Dentro l’abitacolo, il B81 monta sistemi di assistenza alla guida, una plancia con schermo touch e connettività moderna, ormai imprescindibile. BAIC ha così deciso di unire un vestito che guarda al passato con un cuore tecnologico che punta al futuro. Il risultato è un SUV dal carattere deciso ma con dotazioni all’altezza dei tempi.
La diffusione di modelli come il B81 fa parte di un fenomeno più ampio: le “clone cars”, auto che riproducono senza troppi scrupoli il design di modelli famosi. In Cina e non solo, questa pratica è piuttosto comune, anche se le case europee stanno cercando di difendere con più forza i loro diritti di proprietà intellettuale.
Il B81 è un esempio emblematico: la somiglianza con la Mercedes Classe G è così netta da sollevare dubbi sul rispetto di brevetti e design industriale. Mercedes-Benz, del resto, ha spesso intrapreso azioni legali contro imitazioni simili. Il tema si inserisce in un contesto globale fatto di regole diverse, che spesso portano a controversie e scontri commerciali.
C’è anche un aspetto culturale: mentre in Occidente conta molto l’autenticità del marchio, in mercati come quello asiatico a fare la differenza sono il prezzo e l’aspetto. Così, la produzione di modelli che si rifanno chiaramente ad altri diventa quasi inevitabile.

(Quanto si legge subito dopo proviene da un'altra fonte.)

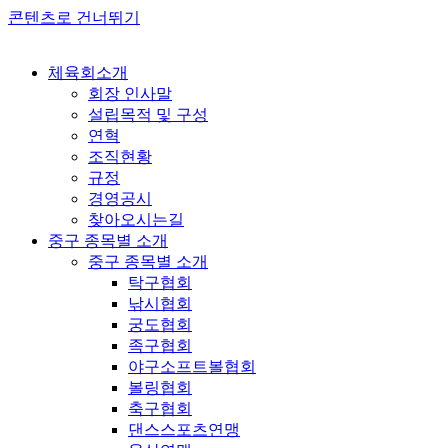
콘텐츠로 건너뛰기
체육회소개
회장 인사말
설립목적 및 구성
연혁
조직현황
규정
경영공시
찾아오시는길
중구 종목별 소개
중구 종목별 소개
탁구협회
낚시협회
궁도협회
족구협회
야구소프트볼협회
볼링협회
축구협회
댄스스포츠연맹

Il BAIC B81 punta a un pubblico molto più ampio della Mercedes Classe G, soprattutto grazie a un prezzo decisamente più basso. La Classe G è un’icona del lusso, con un listino che resta fuori portata per molti. Il B81, invece, offre un’alternativa accessibile a chi vuole un’auto dal look simile senza spendere una fortuna.
Commercialmente, BAIC punta soprattutto ai mercati dove le vetture tedesche sono meno diffuse per costi o disponibilità. Il B81 si propone come un modello di massa, con dotazioni moderne e un netto vantaggio sul prezzo. In questo modo si inserisce come concorrente non ufficiale della Classe G, soprattutto in paesi emergenti.
Anche il servizio post-vendita è importante: BAIC sta investendo per garantire assistenza e garanzia di qualità, un passo fondamentale per guadagnarsi la fiducia degli acquirenti e giocare la partita su scala globale.